Depending on how securely your tub has been installed you may want to fill it with water to see how far the top edge drops down.
I usually start by measuring the centerline of all three walls in a vertical direction and then use a laser level to get the overall horizontal line as well. As an example if I was to install subway tile I would tile one row above the tub horizontal and then vertical from the center point to get everything square.
I normally use Keribond thinset which works very well and then back butter the tiles to ensure full adhesion.
You can purchase spacers from Home Depot and you may need a small diamond hole saw drill bit for the shower nozzle.
I hope this info helps.
" Marshal trowel "What is that? Are you talking about Marshalltown?They are a manufactor and distributore. They have litterally hundreds of trowels for concete, drywall, plastering, and tile.http://www.marshalltown.com/catalog/default.asp
.
.
A-holes.

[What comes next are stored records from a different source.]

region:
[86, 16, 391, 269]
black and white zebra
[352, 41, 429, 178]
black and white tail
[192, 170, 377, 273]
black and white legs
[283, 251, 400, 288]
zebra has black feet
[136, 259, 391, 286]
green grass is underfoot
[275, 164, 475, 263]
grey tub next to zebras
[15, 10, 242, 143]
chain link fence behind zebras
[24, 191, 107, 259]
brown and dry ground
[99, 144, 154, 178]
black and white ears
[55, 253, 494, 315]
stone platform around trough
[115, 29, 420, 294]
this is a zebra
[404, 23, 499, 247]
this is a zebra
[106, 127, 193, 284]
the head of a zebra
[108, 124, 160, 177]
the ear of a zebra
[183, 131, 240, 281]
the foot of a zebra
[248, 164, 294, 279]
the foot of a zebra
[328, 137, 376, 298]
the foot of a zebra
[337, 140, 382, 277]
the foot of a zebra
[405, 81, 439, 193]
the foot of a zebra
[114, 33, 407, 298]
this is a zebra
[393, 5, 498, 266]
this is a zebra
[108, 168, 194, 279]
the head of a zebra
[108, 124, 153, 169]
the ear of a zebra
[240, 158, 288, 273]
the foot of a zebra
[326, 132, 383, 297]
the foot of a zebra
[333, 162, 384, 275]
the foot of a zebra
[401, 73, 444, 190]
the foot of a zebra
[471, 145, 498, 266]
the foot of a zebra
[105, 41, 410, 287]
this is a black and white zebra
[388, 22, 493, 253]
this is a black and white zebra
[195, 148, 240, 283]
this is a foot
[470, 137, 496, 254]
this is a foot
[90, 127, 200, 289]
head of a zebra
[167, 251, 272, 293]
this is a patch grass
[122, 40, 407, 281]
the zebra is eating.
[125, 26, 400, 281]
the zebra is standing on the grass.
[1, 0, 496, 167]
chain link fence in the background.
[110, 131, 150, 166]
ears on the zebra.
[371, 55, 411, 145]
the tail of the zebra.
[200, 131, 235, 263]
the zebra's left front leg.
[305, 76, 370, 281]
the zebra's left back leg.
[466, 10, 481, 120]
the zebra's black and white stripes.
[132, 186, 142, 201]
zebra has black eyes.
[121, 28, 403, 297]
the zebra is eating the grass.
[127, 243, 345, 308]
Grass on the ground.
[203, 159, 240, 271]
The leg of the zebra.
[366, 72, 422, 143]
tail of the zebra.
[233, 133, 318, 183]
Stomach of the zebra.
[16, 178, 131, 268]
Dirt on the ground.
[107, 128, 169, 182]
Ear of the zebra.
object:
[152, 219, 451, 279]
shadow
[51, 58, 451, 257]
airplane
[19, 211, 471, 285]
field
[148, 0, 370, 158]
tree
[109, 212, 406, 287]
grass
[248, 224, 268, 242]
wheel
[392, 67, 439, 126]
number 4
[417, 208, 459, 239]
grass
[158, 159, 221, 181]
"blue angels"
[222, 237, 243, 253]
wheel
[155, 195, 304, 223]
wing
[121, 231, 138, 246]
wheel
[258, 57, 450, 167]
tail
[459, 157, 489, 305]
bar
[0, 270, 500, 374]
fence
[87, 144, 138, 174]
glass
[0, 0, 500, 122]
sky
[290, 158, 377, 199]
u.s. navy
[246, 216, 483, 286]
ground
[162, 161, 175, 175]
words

Hey every group has to have one. And I have been elected to be the one. I should make that my tagline.
I second that..using Kerdi. I used it for my own shower but it takes "more" than just a little extra time especially the firsttime you use it.
The presloped pan does speed things up though.
Also...I don't think there was any mention of using a vapor barrior behind your CBU (if you don't use Kerdi).
I found these two companies the best....also Home Depot carries it in a lot of their stores now.
http://www.tile-experts.com/products.asp?id=56
http://www.tileprotection.com/home.php?cat=24&gclid=CPCNzfv0y40CFQILPwodDCJlZg
how it sounds^-->http://www.youtube.com/watch?v=2shskL0AYuE
http://WWW.CLIFFORDRENOVATIONS.COM
I forgot about mentioning a vapor barrier.
Good thing more than one person replies to these threads. LOL
I haven't tried the Kerdi system either. I haeven't done a bathroom in several years.
You getting anywhere with selling your house?
You getting anywhere with selling your house?<<Goes on the market (MLS) this Wed-Thurs.
Actually have it 99.99% finished. Katrina's cleaning it top to bottom for the virtual tour video they'll be coming to do this week for the listing.
Really does look incredable and I don't usually ever compliment myself (low self esteem issues...lol). Someone is gonna really get great house!
I don't have terribly high expectations being the market sucks so bad but it is a unique house so ya never know. If I don't get close to my asking price (2.150)I'll take it off the market around Thanksgiving till late in the spring of 08.
how it sounds^-->http://www.youtube.com/watch?v=2shskL0AYuE
http://WWW.CLIFFORDRENOVATIONS.COM
Good luck with selling it.
I hope the new owner appreciates all the hard work you put into that house.